__TASK INPUT__.

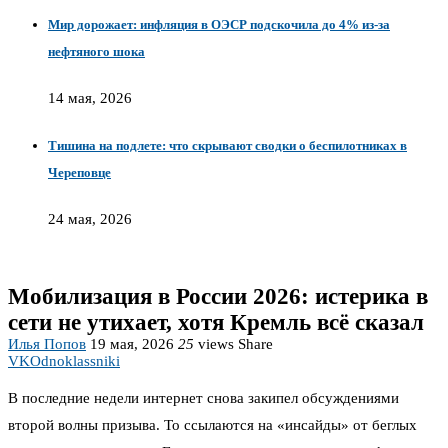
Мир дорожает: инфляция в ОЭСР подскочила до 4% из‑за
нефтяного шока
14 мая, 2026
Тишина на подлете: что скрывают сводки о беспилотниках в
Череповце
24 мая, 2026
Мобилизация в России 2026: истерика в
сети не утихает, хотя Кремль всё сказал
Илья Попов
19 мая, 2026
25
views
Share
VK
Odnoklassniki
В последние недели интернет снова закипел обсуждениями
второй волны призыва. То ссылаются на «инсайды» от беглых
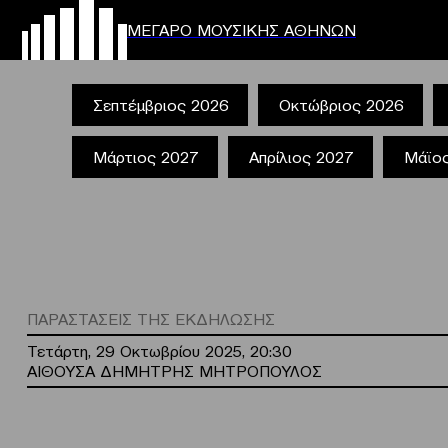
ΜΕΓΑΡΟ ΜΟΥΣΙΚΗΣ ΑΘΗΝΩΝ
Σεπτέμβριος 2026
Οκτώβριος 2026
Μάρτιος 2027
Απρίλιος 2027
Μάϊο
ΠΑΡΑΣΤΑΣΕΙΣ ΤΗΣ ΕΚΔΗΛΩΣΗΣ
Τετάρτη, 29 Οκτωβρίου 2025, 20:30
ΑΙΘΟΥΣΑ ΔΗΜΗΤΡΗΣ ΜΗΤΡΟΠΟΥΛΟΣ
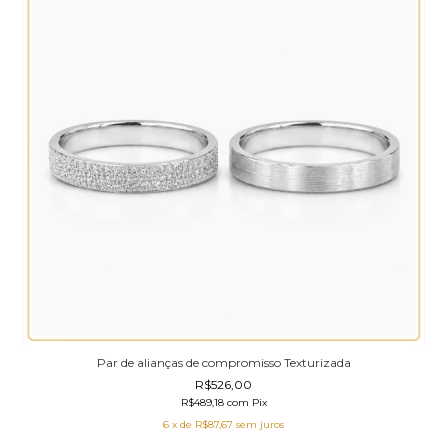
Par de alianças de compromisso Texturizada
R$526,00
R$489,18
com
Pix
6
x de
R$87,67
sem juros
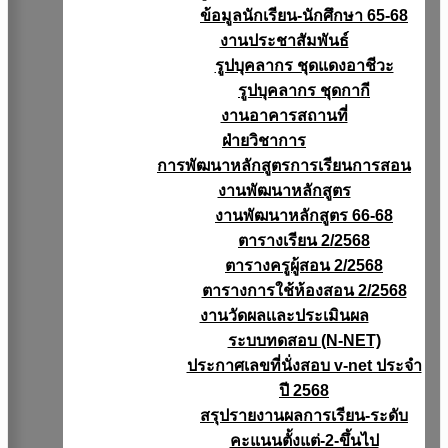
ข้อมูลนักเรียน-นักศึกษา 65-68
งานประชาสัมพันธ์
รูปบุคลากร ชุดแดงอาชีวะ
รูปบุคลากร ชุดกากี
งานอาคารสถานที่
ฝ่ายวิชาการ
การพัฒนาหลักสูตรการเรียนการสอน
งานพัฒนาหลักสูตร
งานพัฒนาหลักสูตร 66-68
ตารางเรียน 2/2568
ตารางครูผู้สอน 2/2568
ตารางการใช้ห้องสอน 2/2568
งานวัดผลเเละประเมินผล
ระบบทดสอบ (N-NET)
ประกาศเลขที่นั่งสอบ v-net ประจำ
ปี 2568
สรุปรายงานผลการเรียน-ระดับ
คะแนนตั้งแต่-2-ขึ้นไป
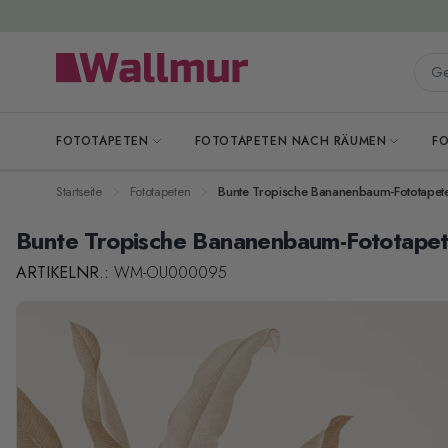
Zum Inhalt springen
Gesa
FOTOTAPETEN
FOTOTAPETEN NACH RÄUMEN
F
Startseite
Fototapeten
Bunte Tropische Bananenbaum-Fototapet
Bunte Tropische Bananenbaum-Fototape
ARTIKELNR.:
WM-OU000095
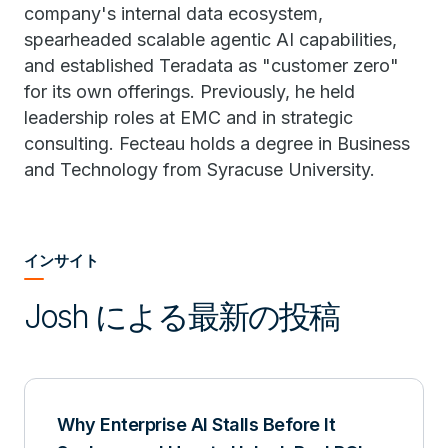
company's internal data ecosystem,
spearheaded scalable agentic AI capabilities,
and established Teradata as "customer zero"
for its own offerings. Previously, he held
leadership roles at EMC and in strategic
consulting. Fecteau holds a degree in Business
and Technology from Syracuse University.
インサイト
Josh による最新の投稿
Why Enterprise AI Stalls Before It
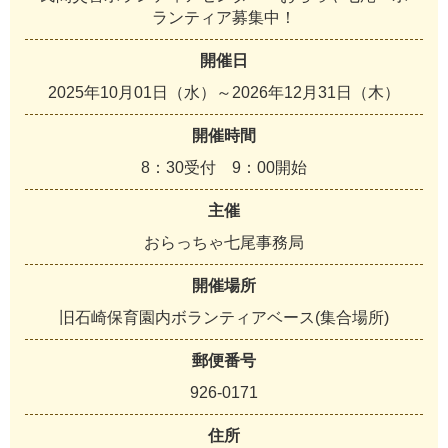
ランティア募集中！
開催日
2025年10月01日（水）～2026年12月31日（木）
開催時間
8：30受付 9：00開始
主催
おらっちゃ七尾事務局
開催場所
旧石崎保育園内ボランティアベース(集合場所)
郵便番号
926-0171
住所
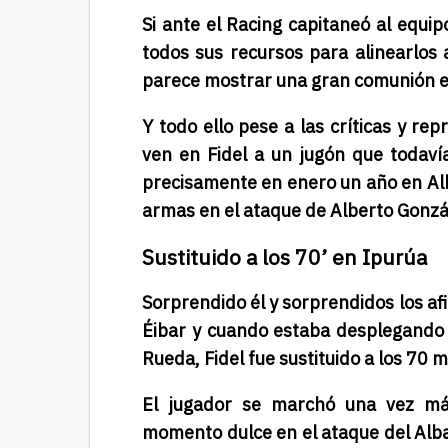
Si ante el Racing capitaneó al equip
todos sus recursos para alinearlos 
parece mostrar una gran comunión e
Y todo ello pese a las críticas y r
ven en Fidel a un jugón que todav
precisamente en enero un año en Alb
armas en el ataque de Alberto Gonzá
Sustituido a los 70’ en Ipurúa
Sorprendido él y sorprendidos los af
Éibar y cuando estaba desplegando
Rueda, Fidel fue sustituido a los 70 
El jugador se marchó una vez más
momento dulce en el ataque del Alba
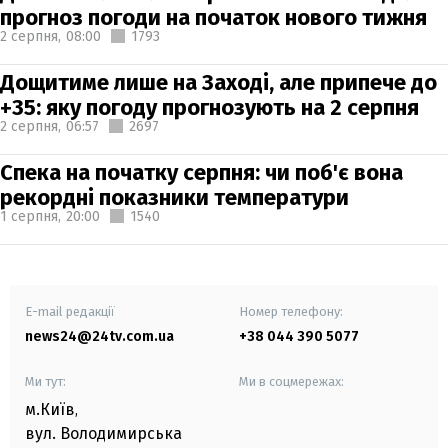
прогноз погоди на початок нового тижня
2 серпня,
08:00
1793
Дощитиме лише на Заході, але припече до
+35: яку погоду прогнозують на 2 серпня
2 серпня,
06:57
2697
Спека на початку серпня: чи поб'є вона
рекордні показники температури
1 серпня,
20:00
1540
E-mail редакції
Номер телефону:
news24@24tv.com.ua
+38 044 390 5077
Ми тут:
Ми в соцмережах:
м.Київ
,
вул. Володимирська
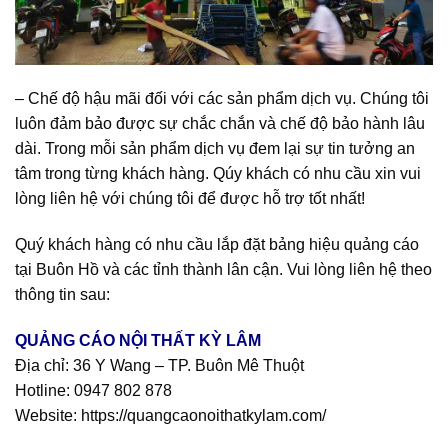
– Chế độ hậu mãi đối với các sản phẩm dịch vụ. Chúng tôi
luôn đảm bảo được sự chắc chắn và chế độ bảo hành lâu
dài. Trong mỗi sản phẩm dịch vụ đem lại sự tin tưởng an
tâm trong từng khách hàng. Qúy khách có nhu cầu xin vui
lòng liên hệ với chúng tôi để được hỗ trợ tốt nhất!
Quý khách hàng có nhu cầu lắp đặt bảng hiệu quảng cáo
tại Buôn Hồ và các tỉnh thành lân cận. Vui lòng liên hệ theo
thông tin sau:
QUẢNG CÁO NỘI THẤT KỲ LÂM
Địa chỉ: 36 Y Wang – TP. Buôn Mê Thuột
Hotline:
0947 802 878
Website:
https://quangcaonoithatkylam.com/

__PROBLEM DETAILS__.
Every line containing the word "Bananenbaum" must be copied from the material above.

__PROBLEM SOLUTION__.
Bunte Tropische Bananenbaum-Fototapet
Bunte Tropische Bananenbaum-Fototape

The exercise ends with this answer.